Les analystes soulignent qu'un ajustement du programme d'aide sera plus facile si c'est le parti conservateur de la Nouvelle Démocratie (ND), qui l'emporte: son patron Antonis Samaras s'est déjà engagé à respecter le programme prévu, sous réserve d'aménagements.

Mais la ND est au coude-à-coude avec le parti de gauche radicale Syriza d'Alexis Tsipras, qui vient de commencer à demander une renégociation du pacte après avoir appelé pendant des semaines à son abandon pur et simple.

Tout compromis forcera l'Europe à comparer le risque d'une sortie de l'euro de la Grèce contre celui d'une indulgence qui pourrait passer pour de la complaisance.

"La question, c'est de savoir si le nouveau gouvernement voudra négocier de bonne foi, et si l'Union européenne voudra toujours aider", résume l'ancien économise du FMI Simon Johnson, aujourd'hui professeur à l'université MIT. "Le FMI fera ce qu'il pourra, mais on commence à être à court d'options".

Jacob Kirkegaard, de l'institut Peterson sur l'économie internationale à Washington, estime probable qu'un accord sera trouvé quel que soit le résultat des élections.

"A mon avis même une victoire de Syriza ne va pas conduire la Grèce à quitter l'euro, ce qui reste toujours selon moi une probabilité très très faible", dit il: "la réalité, c'est qu'environ 70% des électeurs grecs sont toujours opposés à une sortie de l'euro".

Tant le FMI que les partenaires européens de l'Allemagne ont fait savoir qu'ils étaient favorable à un certain ajustement.

En tout état de cause c'est du côté européen que devront venir les compromis, souligne M. Kirkegaard, parce que le FMI a clairement dit en mars que ses conditions n'étaient plus négociables après que la Grèce eut déjà échoué à tenir ses engagements lors d'un premier programme.

"Ce sera probablement très difficile pour le FMI d'accepter une renégociation quel que soit le résultat de l'élection". Du côté des Européens en revanche, "ils peuvent faire à peu près tout ce qui est politiquement faisable".

"Ce qui signifie selon moi qu'ils peuvent donner au vainqueur des élections grecques, qui qu'il soit, un peu de mou à la marge, sur l'austérité, ce qui veut dire qu'on peut probablement repousser les objectifs de déficit".

Mais les réformes structurelles critiquées par M. Tsipras, elles, seront plus difficiles à renégocier, relève M. Kirkegaard.

"Un compromis, c'est quand on voit un nouveau gouvernement qui s'agenouille devant la Commission européenne et qui dit, oui, on va faire les réformes que vous nous avez demandées", pour l'économiste Adam Lerrick, l'American Enterprise Institute, un institut de recherche libéral à Washington.

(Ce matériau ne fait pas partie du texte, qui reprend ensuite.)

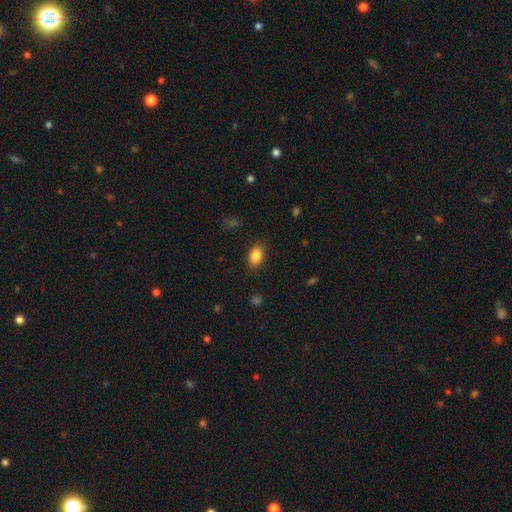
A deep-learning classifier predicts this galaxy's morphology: Overall: smooth (84%). How rounded: in between (82%). Merging: none (85%).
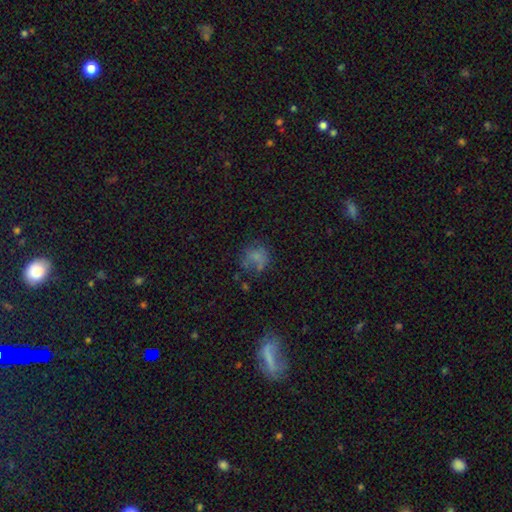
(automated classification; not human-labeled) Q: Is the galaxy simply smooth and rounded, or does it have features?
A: smooth — 58%.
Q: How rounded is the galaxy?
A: round — 64%.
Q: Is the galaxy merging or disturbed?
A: none — 44%.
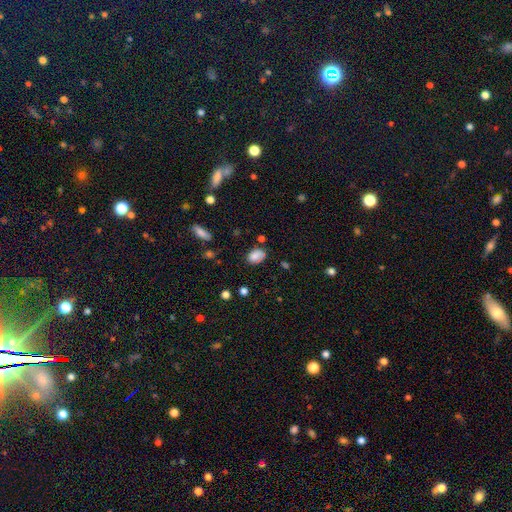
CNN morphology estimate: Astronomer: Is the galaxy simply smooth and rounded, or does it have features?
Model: smooth — 81%.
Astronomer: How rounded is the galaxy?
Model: in between — 79%.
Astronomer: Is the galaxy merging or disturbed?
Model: none — 69%.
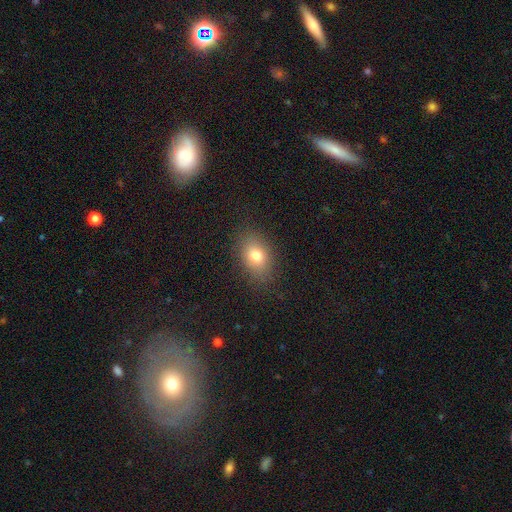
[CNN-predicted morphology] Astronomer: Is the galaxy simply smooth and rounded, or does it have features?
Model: smooth — 77%.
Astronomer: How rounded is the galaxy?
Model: in between — 77%.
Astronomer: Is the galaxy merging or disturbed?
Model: none — 84%.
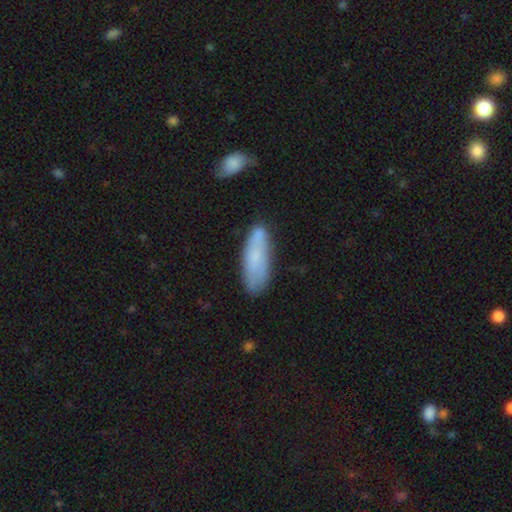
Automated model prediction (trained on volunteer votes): A smooth galaxy with no disk features (73%) that is in between round and cigar-shaped (54%). Merging: none (65%).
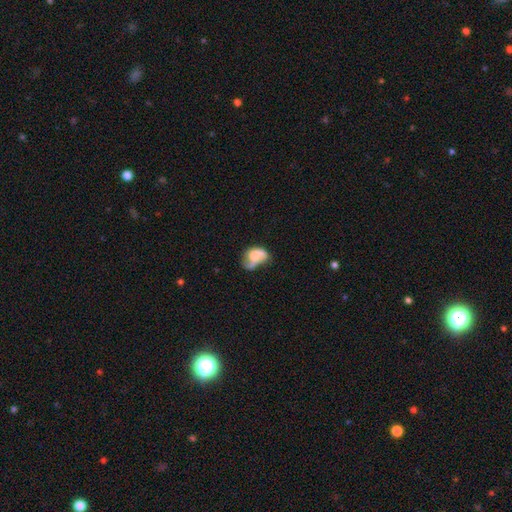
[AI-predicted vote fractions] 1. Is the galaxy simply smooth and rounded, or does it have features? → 54% featured or disk, 37% smooth, 8% star or artifact.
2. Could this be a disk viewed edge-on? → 97% no, 3% yes.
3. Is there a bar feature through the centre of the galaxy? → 69% no, 25% weak, 6% strong.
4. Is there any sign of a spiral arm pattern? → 71% yes, 29% no.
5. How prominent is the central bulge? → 31% none, 27% moderate, 20% small, 18% large, 4% dominant.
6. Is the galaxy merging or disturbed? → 31% none, 30% major disturbance, 25% minor disturbance, 14% merger.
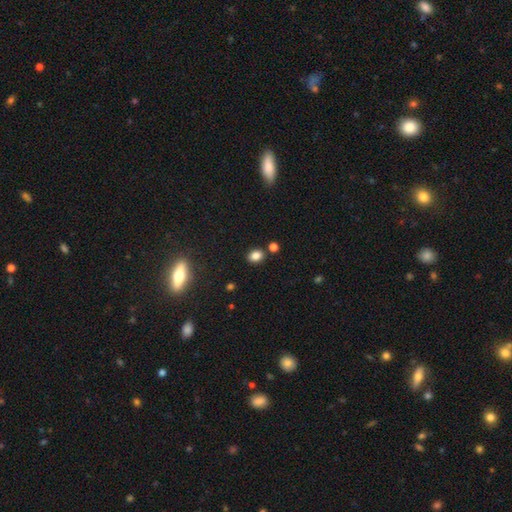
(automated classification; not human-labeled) Morphology: type=smooth (82%); roundness=in between (58%); merging=none (80%).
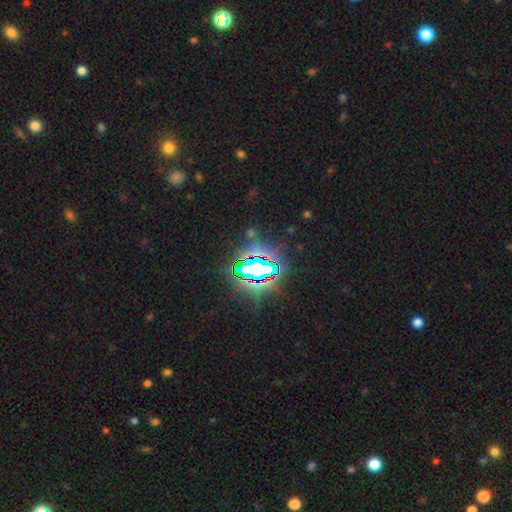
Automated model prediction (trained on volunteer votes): This appears to be a star or artifact, not a galaxy (85%).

"Et puis en face ils disent, merveilleux, nous comprenons que l'économie va très mal, et donc on va vous donner un ou deux ans de plus pour atteindre votre cible".

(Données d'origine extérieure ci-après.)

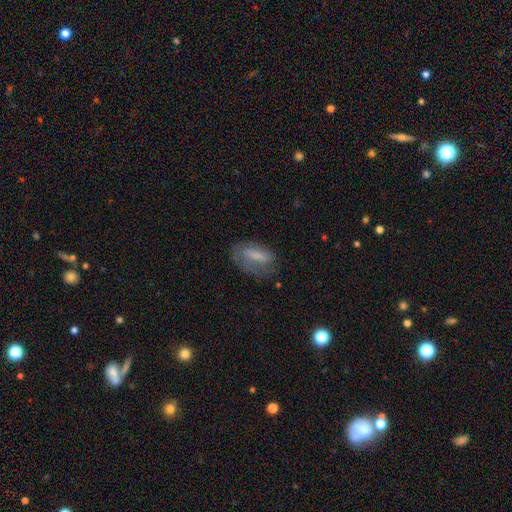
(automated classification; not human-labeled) smooth-or-featured: smooth: 58% | featured or disk: 33% | star or artifact: 9%
  how-rounded: in between: 79% | cigar-shaped: 16% | round: 6%
  merging: none: 56% | minor disturbance: 25% | major disturbance: 17% | merger: 2%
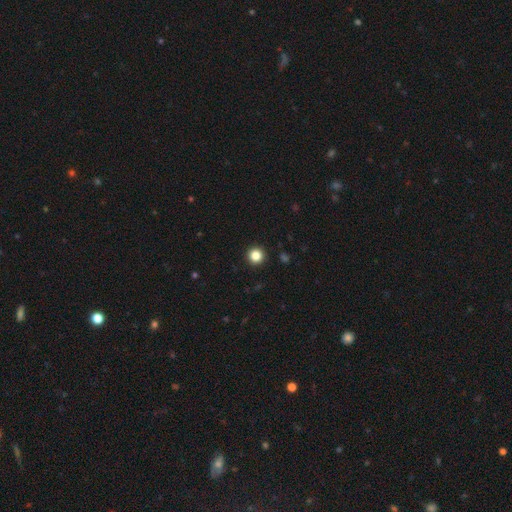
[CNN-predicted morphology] Smooth or featured? Predicted: smooth (p=0.84). How rounded? Predicted: round (p=0.96). Merging? Predicted: none (p=0.93).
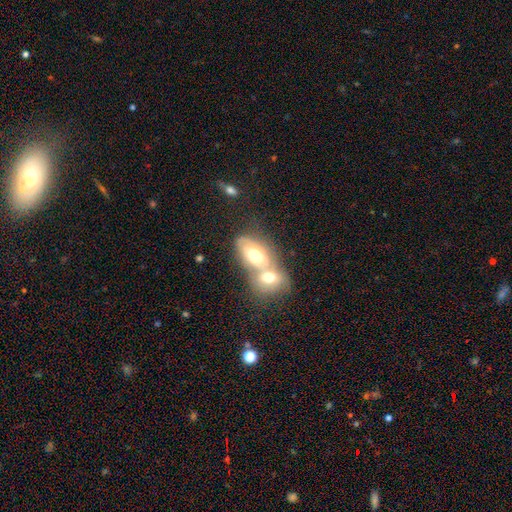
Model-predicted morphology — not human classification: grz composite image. It shows a smooth galaxy with no disk features (57%) that is in between round and cigar-shaped (83%). Merging: merger (71%).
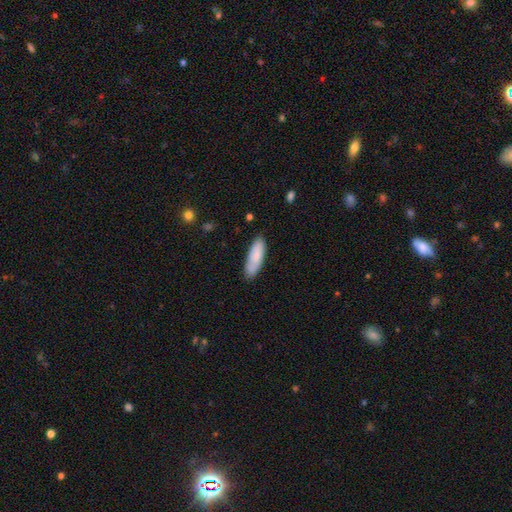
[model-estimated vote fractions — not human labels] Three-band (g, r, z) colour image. It shows a smooth galaxy with no disk features (82%) that is in between round and cigar-shaped (54%). Merging: none (78%).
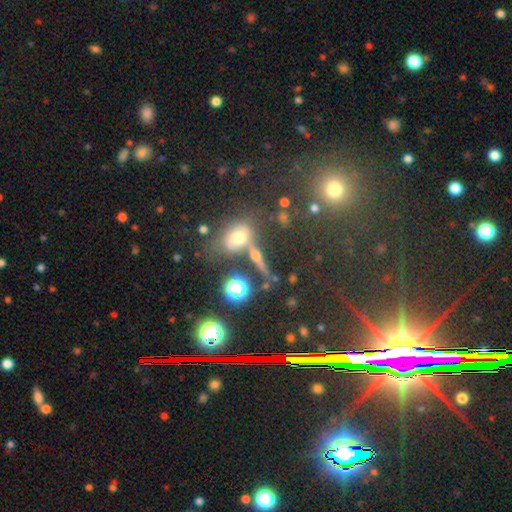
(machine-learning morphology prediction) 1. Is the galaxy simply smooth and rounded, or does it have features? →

Mais tout dépendra de la confiance que l'Europe sera prête à accorder à un gouvernement a a échoué deux fois de suite à tenir ses engagement. "Si l'Europe ne peut pas faire respecter les règles, alors le système budgétaire ne peut pas fonctionner", souligne M. Lerrick.

Comme Tsipras a promis de faire céder l'Europe, si c'est Syriza qui gagne les élections, "je crois qu'on verra au moins un ou deux mois de négociations", qui ne feront qu'ajouter aux difficultés de la Grèce, ajoute M. Lerrick.